**PROBLEM REQUIREMENTS**
Work through the data below and copy out every line where "Fort" is found.

· · ·

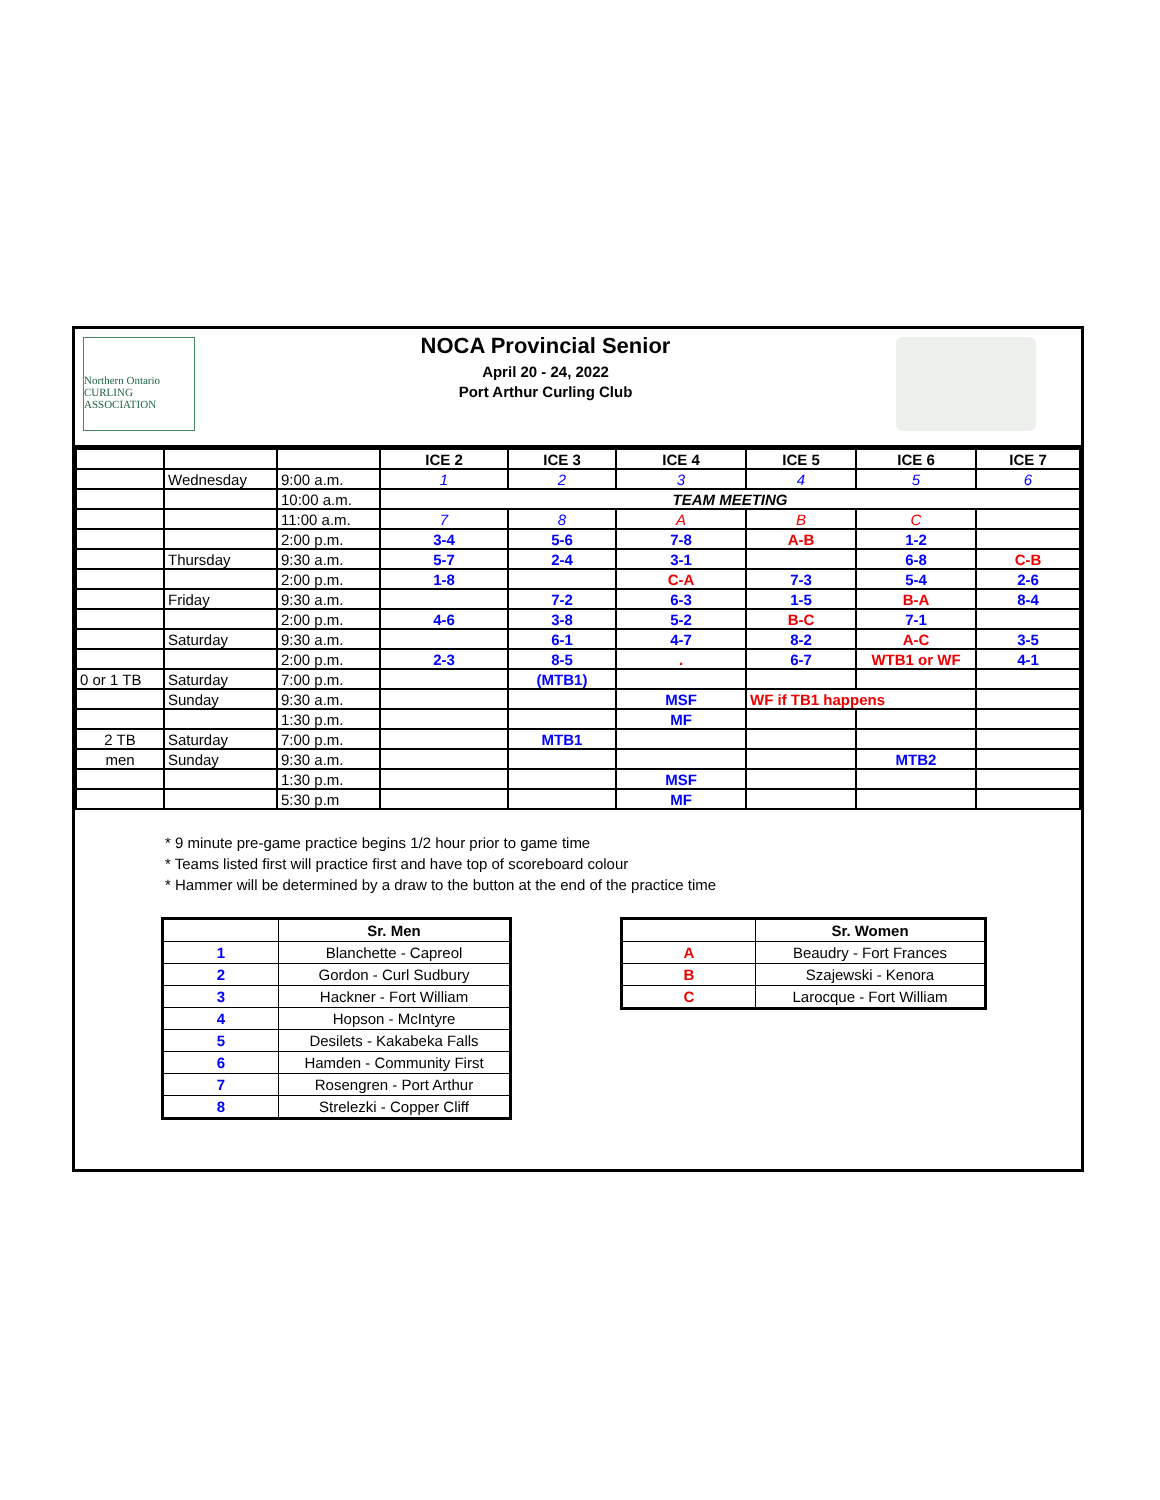Northern Ontario
CURLING ASSOCIATION
NOCA Provincial Senior
April 20 - 24, 2022
Port Arthur Curling Club
| | | | ICE 2 | ICE 3 | ICE 4 | ICE 5 | ICE 6 | ICE 7 |
| | Wednesday | 9:00 a.m. | 1 | 2 | 3 | 4 | 5 | 6 |
| | | 10:00 a.m. | TEAM MEETING | | | | | |
| | | 11:00 a.m. | 7 | 8 | A | B | C | |
| | | 2:00 p.m. | 3-4 | 5-6 | 7-8 | A-B | 1-2 | |
| | Thursday | 9:30 a.m. | 5-7 | 2-4 | 3-1 | | 6-8 | C-B |
| | | 2:00 p.m. | 1-8 | | C-A | 7-3 | 5-4 | 2-6 |
| | Friday | 9:30 a.m. | | 7-2 | 6-3 | 1-5 | B-A | 8-4 |
| | | 2:00 p.m. | 4-6 | 3-8 | 5-2 | B-C | 7-1 | |
| | Saturday | 9:30 a.m. | | 6-1 | 4-7 | 8-2 | A-C | 3-5 |
| | | 2:00 p.m. | 2-3 | 8-5 | . | 6-7 | WTB1 or WF | 4-1 |
| 0 or 1 TB | Saturday | 7:00 p.m. | | (MTB1) | | | | |
| | Sunday | 9:30 a.m. | | | MSF | WF if TB1 happens | | |
| | | 1:30 p.m. | | | MF | | | |
| 2 TB | Saturday | 7:00 p.m. | | MTB1 | | | | |
| men | Sunday | 9:30 a.m. | | | | | MTB2 | |
| | | 1:30 p.m. | | | MSF | | | |
| | | 5:30 p.m | | | MF | | | |
* 9 minute pre-game practice begins 1/2 hour prior to game time
* Teams listed first will practice first and have top of scoreboard colour
* Hammer will be determined by a draw to the button at the end of the practice time
| | Sr. Men |
| --- | --- |
| 1 | Blanchette - Capreol |
| 2 | Gordon - Curl Sudbury |
| 3 | Hackner - Fort William |
| 4 | Hopson - McIntyre |
| 5 | Desilets - Kakabeka Falls |
| 6 | Hamden - Community First |
| 7 | Rosengren - Port Arthur |
| 8 | Strelezki - Copper Cliff |
| | Sr. Women |
| --- | --- |
| A | Beaudry - Fort Frances |
| B | Szajewski - Kenora |
| C | Larocque - Fort William |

· · ·

**TASK RESULT**
| 3 | Hackner - Fort William |
| A | Beaudry - Fort Frances |
| C | Larocque - Fort William |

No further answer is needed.